The chairman of the National Indian Gaming Association, Stevens addressed the members of the United Indian Nations of Oklahoma, Kansas and Texas at the Pawnee Nation’s Wellness Center as part of the inter-tribal organization’s quarterly meeting.  


Stevens encouraged attendees to focus on maintaining momentum, while acknowledging that the new president does not exactly have an encouraging history with respect to gaming or tribal sovereignty.

Prior to taking office, Donald Trump made unsubstantiated claims connecting Indian gaming to cocaine trafficking and organized crime. Since taking office on Jan. 20,  President Trump has signed executive orders green lighting the Keystone XL and Dakota Access pipelines, two projects that have drawn widespread condemnation in Indian Country.

“We will make it through the Trump administration, but only if we stand together and stand united,” Stevens said.

With leaders in the executive and legislative branches trumpeting the impending repeal of the Affordable Care Act, that concern and uncertainty over the future of Indian gaming among Monday’s attendees also applied to the future of health care in Indian County.

One of the Affordable Care Act’s provisions is the permanent reauthorization of the Indian Health Care Improvement Act, which authorizes new programs and services under Indian Health Services.

Thanks to a Jan. 20 memo restricting all Department of Health and Human Services employees from talking to elected officials and the public about department regulations and policy, IHS’s area office declined an invitation to send a representative to discuss what the potential repeal and replacement of the ACA could mean for tribal health care.

Instead, UINOKT members were left to speculate on what the changes could mean and cross their fingers that any impact on IHS will be minimal.

“You can dismantle what you’re going to dismantle, but the federal government has a treaty obligation to provide for our health care,” Pawnee Nation President Bruce Pratt said. “They have an obligation to protect us.”

Pratt’s tribe has an additional reason to be concerned about the new leadership in Washington. In response to a recent increase in the number of earthquakes striking the area, including the 5.8 tremblor over Labor Day weekend, the Pawnee Nation filed suit against the Department of Interior, the Bureau of Indian Affairs and the Bureau of Land Management in November in the Northern District of Oklahoma, claiming the federal government shirked its trust responsibilities by allowing oil and gas operators to drill without conducting any environmental impact studies.

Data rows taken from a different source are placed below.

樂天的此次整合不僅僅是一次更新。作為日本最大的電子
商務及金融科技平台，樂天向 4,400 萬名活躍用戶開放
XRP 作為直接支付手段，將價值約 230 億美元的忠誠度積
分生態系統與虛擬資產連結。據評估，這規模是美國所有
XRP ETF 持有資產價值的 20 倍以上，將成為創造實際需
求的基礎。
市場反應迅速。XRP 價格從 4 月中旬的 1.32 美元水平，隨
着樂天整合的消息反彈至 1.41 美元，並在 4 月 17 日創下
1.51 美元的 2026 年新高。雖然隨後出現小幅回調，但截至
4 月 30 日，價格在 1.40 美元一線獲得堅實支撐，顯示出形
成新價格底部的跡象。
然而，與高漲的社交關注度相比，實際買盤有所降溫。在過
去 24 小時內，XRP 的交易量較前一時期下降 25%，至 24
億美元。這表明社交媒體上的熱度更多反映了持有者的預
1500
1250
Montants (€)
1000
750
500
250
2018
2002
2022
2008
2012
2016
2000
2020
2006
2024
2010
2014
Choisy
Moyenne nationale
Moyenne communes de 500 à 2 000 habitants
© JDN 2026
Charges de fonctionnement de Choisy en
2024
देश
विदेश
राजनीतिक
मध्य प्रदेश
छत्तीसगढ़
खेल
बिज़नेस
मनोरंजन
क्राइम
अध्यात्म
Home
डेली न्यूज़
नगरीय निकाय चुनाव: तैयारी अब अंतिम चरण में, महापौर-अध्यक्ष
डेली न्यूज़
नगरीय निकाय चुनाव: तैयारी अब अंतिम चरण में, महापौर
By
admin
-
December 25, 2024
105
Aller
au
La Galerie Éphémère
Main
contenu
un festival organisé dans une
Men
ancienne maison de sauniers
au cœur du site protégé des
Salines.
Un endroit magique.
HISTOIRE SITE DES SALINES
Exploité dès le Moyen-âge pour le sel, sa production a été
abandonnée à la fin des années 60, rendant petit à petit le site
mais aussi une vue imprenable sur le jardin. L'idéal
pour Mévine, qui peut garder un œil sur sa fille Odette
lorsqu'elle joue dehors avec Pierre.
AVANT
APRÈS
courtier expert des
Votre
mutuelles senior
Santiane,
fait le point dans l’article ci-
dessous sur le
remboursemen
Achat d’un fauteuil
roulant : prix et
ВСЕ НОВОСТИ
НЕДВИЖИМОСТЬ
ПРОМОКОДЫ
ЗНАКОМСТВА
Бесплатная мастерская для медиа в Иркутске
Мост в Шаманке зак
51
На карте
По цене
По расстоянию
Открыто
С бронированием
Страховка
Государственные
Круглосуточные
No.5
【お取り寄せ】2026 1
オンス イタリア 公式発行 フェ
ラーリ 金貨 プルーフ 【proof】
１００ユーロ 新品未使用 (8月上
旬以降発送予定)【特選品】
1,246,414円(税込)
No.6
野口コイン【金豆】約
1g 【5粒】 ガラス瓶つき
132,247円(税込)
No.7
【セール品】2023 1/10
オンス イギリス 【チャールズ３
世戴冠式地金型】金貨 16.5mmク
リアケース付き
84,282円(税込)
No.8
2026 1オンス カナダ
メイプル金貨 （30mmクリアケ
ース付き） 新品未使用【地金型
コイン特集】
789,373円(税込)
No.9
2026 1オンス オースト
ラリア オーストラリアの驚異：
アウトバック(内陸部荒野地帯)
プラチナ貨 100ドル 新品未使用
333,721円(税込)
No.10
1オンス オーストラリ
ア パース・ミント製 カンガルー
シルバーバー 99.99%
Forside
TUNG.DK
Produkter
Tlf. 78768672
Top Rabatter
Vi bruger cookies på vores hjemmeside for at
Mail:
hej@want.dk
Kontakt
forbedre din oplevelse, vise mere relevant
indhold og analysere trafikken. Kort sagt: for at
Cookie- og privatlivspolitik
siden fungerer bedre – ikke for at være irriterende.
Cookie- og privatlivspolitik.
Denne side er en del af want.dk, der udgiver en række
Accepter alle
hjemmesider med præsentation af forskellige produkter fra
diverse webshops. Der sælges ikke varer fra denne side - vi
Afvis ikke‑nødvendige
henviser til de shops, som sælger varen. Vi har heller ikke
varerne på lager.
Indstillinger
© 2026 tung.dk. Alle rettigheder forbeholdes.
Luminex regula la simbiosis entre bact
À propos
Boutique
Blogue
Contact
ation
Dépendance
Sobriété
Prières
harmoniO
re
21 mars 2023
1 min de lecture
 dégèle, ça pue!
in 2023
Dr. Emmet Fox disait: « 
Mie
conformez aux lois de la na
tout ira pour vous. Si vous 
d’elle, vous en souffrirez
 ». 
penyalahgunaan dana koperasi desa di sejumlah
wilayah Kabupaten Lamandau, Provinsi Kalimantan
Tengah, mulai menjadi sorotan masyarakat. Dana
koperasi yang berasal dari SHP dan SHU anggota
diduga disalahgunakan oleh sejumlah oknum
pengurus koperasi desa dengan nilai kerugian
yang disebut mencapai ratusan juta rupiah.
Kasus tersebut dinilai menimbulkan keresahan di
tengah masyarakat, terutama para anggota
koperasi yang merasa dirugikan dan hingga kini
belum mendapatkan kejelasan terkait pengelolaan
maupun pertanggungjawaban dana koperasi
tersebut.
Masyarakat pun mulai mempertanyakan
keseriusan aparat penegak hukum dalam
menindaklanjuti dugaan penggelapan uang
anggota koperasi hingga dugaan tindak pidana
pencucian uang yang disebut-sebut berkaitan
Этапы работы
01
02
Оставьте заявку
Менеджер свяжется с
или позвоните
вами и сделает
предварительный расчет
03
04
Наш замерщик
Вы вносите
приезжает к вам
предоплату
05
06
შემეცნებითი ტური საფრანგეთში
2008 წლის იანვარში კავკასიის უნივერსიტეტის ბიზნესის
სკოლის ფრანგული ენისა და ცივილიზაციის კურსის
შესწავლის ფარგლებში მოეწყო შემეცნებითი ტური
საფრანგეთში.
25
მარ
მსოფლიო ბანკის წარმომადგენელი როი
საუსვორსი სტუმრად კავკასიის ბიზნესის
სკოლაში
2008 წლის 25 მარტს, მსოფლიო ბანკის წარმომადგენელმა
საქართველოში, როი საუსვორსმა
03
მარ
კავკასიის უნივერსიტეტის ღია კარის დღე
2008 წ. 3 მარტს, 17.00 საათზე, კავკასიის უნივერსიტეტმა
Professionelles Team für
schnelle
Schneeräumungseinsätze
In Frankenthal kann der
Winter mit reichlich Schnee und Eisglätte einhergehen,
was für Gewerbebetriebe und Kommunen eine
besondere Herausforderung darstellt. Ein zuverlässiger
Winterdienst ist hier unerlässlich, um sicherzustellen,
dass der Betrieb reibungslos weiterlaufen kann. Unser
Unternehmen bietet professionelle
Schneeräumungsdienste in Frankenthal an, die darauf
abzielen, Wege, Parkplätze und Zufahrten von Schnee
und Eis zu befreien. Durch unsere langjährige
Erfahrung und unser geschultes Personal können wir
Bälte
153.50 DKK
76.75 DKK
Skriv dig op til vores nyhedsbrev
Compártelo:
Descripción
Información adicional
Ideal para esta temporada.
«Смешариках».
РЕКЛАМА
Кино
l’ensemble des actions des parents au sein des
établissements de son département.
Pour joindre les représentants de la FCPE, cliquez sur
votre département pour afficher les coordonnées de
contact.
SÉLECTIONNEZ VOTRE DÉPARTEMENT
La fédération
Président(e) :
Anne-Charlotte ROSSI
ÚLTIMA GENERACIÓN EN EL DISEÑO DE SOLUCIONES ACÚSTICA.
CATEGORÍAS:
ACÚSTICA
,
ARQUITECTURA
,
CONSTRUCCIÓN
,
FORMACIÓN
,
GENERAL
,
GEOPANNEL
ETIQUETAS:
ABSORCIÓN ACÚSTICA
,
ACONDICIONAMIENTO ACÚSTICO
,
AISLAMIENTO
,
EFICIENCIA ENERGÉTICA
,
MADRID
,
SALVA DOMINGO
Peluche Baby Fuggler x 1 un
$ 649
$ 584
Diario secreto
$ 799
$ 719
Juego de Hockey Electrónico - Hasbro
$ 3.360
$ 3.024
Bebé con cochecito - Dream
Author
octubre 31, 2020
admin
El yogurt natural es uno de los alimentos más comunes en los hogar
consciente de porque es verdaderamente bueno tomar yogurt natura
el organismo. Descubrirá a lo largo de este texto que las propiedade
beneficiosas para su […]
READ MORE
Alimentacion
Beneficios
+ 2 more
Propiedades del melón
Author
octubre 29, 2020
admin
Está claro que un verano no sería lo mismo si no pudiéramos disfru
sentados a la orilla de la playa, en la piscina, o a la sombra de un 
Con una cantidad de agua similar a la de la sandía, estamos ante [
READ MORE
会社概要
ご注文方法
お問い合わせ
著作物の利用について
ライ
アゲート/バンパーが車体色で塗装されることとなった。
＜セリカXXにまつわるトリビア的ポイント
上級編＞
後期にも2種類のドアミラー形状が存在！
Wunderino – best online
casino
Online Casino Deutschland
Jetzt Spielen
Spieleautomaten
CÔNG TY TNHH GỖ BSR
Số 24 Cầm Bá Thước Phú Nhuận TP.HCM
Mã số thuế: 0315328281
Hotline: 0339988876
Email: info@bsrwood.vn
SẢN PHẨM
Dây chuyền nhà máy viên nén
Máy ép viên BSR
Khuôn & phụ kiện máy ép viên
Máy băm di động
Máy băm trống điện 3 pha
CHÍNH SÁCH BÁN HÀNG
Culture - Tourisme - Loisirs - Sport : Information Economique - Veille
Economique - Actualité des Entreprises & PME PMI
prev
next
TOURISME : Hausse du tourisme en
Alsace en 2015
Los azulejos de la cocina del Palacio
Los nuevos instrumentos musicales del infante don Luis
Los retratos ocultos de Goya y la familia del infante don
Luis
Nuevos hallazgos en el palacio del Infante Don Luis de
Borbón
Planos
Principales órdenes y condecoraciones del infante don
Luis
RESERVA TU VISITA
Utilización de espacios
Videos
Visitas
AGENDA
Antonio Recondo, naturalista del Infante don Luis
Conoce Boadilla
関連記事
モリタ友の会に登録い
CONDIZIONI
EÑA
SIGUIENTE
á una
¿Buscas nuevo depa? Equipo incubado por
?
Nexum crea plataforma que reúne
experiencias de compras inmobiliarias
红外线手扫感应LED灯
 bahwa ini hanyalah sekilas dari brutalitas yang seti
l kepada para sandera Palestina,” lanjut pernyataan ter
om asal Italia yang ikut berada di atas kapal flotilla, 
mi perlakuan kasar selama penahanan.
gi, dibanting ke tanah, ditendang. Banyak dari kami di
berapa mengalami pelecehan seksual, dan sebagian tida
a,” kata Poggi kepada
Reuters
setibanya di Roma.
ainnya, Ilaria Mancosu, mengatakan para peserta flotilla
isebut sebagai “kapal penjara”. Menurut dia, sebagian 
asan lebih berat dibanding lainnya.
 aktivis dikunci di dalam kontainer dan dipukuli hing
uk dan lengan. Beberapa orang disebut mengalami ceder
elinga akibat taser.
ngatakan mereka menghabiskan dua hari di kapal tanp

The federal government filed its response to the Pawnees’ lawsuit Friday, categorically denying the tribe’s claims but did not include a motion to dismiss. A hearing date has not yet been scheduled as of Wednesday morning.

“We need them to just sit down and talk with us,” Pawnee Nation Executive Director Andrew Knife Chief said. “We weren’t getting anywhere with the negotiations.

“Our ancestors were removed from Nebraska to this place. We don’t have the resources to rebuild, but if our buildings are destroyed and our land is poisoned, where do we go?”